■ **Directions for this task**
Bring together copies of the lines in the data below that contain the word "points".

■ **Information shown**
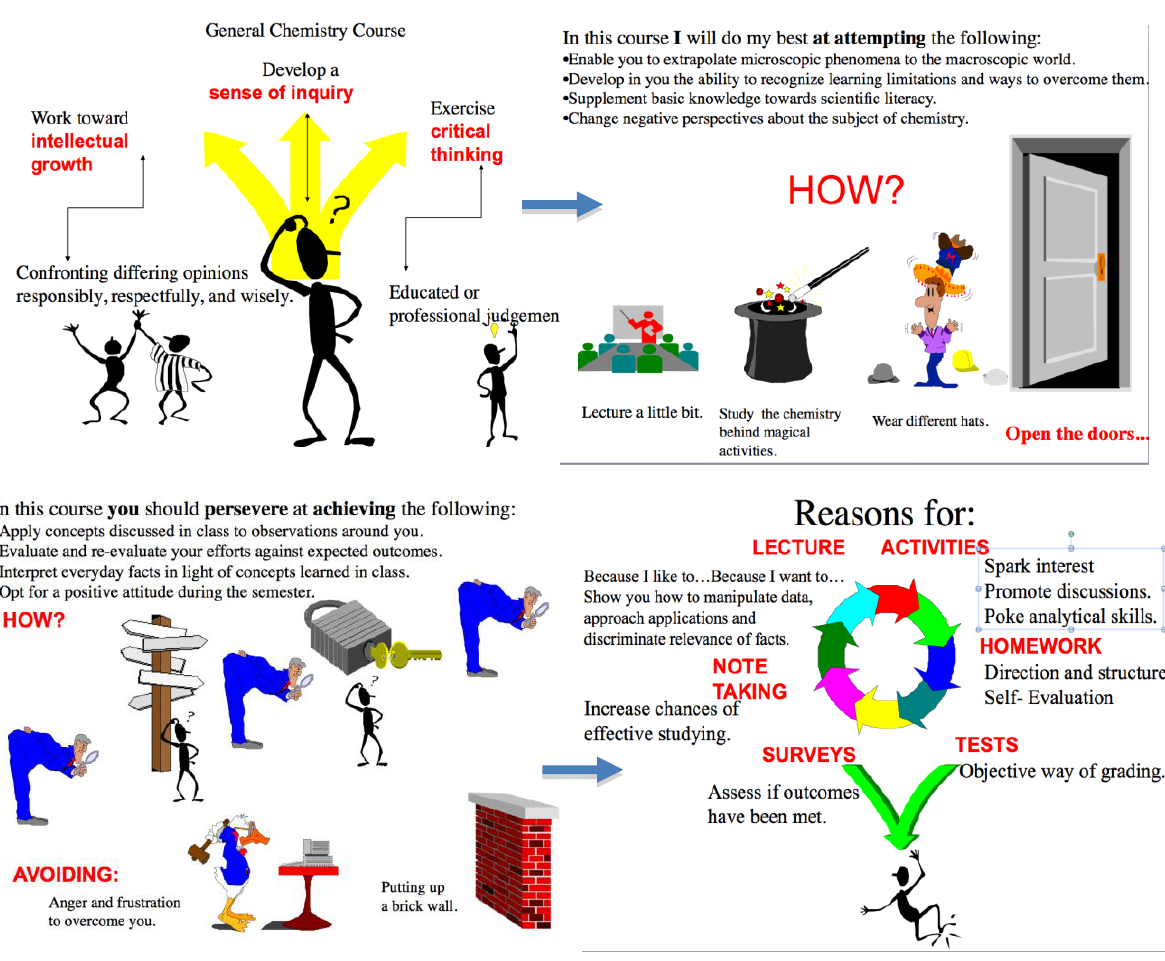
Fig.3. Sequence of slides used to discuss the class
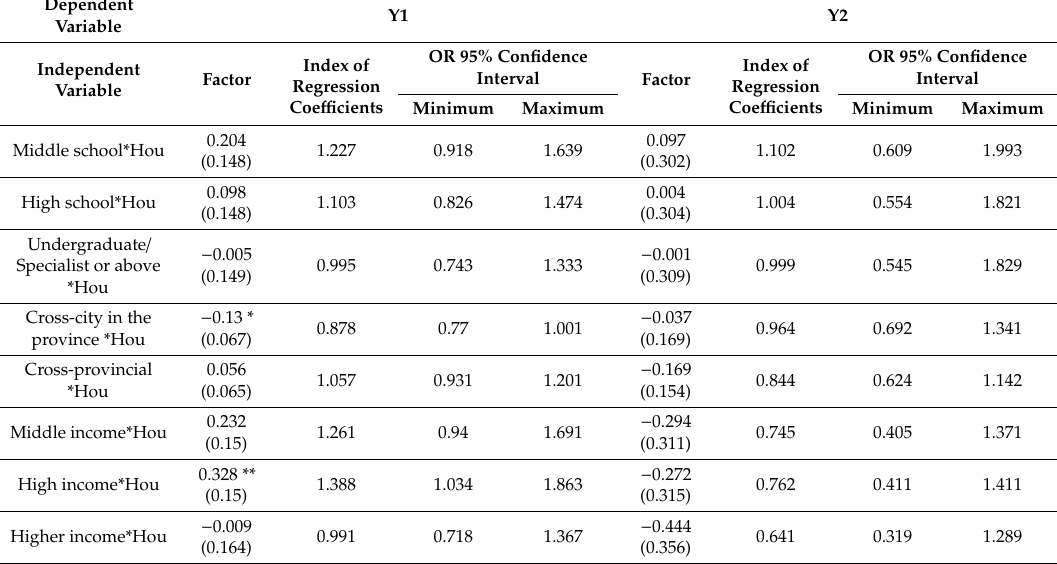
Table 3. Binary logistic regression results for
==
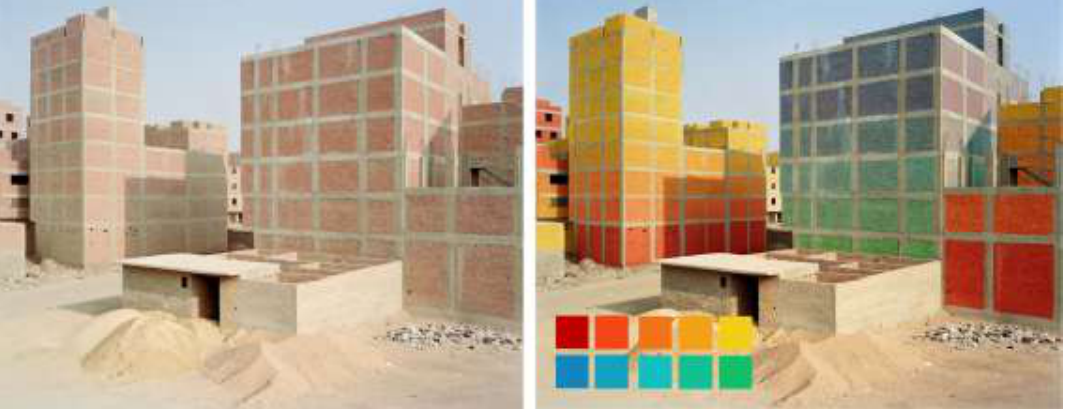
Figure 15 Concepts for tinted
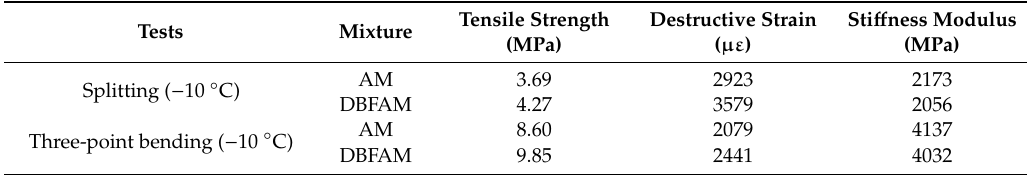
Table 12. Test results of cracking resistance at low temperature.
* * *
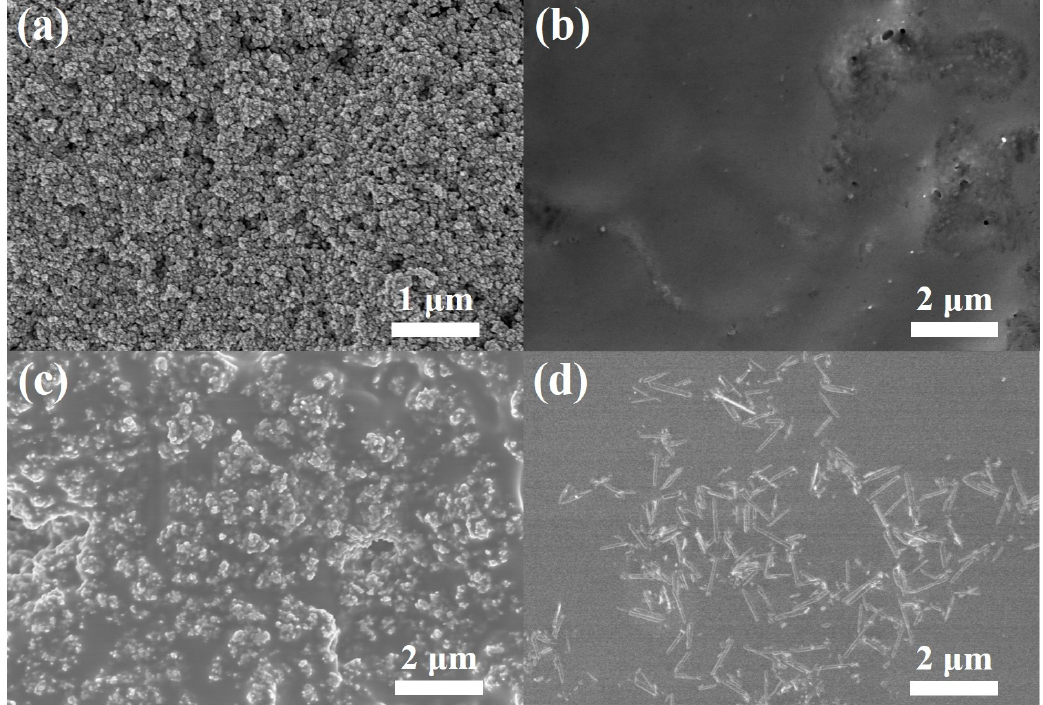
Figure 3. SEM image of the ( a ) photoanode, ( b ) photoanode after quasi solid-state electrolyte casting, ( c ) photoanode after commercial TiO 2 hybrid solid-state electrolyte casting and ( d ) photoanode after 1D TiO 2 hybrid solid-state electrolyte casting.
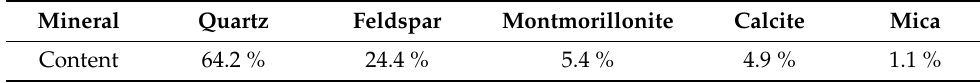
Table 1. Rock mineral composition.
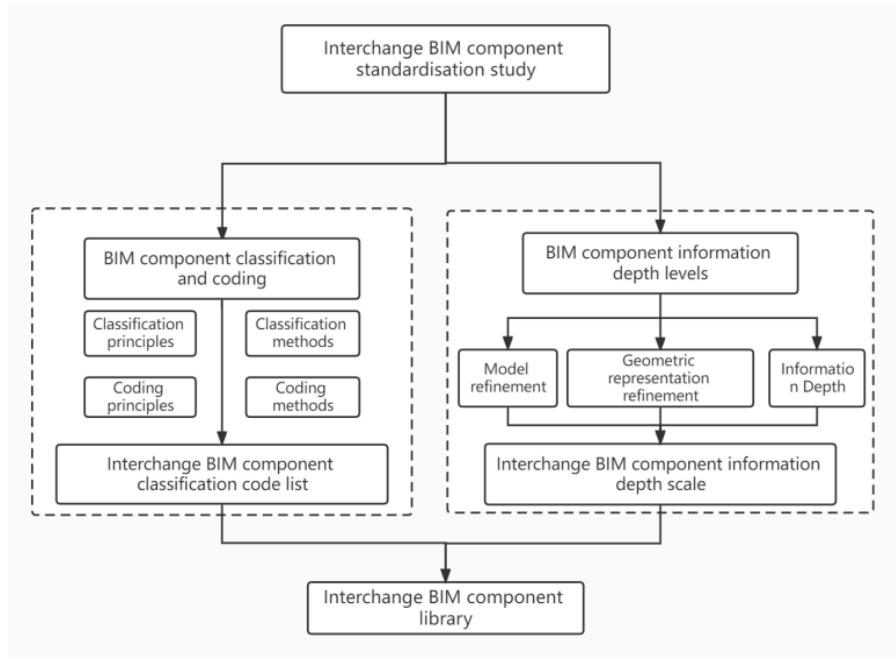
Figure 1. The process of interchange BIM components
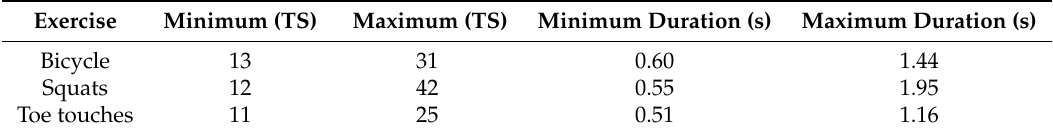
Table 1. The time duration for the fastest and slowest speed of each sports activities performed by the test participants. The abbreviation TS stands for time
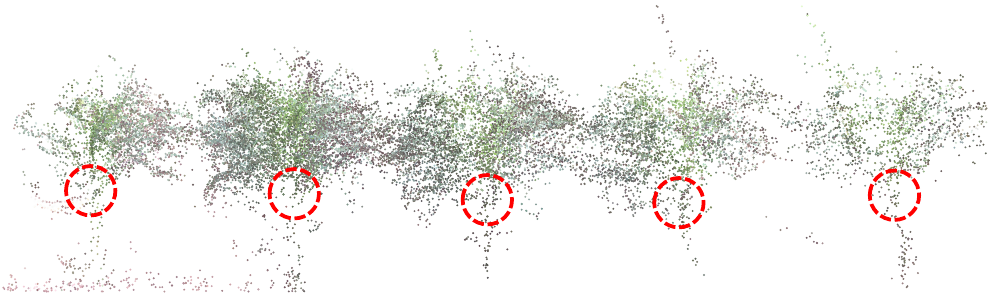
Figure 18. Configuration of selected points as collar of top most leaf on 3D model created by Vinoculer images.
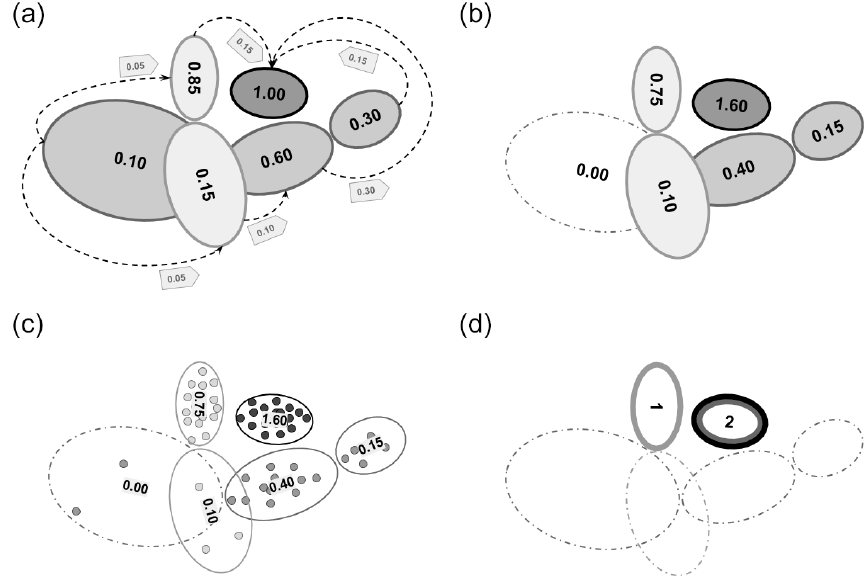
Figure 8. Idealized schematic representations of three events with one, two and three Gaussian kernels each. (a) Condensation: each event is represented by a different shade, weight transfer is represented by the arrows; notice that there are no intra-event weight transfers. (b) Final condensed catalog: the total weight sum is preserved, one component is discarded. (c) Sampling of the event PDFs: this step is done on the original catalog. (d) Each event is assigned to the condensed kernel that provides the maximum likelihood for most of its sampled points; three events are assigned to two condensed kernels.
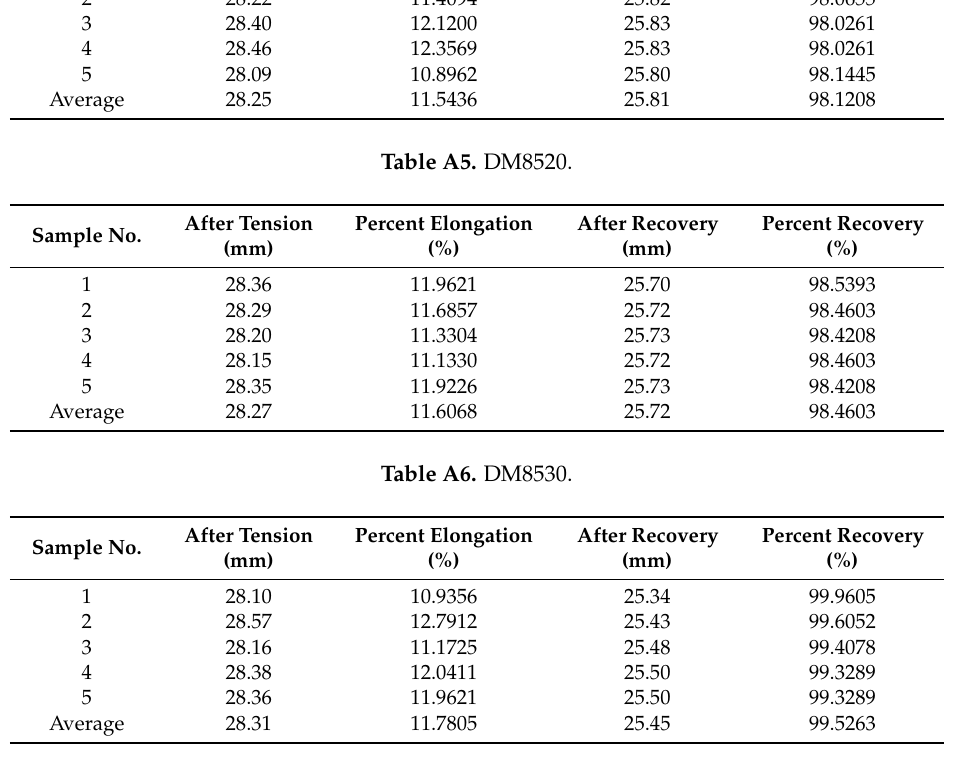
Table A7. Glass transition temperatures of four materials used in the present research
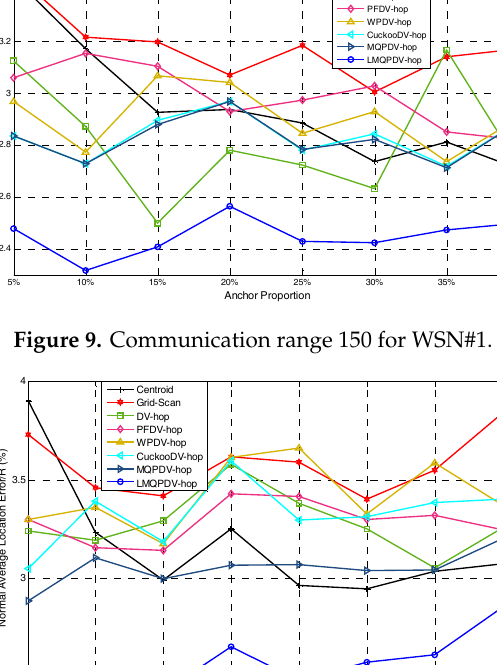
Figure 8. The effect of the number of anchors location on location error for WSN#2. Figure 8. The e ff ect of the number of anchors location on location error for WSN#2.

■ **Task answer**
Figure 18. Configuration of selected points as collar of top most leaf on 3D model created by Vinoculer images.
Figure 8. Idealized schematic representations of three events with one, two and three Gaussian kernels each. (a) Condensation: each event is represented by a different shade, weight transfer is represented by the arrows; notice that there are no intra-event weight transfers. (b) Final condensed catalog: the total weight sum is preserved, one component is discarded. (c) Sampling of the event PDFs: this step is done on the original catalog. (d) Each event is assigned to the condensed kernel that provides the maximum likelihood for most of its sampled points; three events are assigned to two condensed kernels.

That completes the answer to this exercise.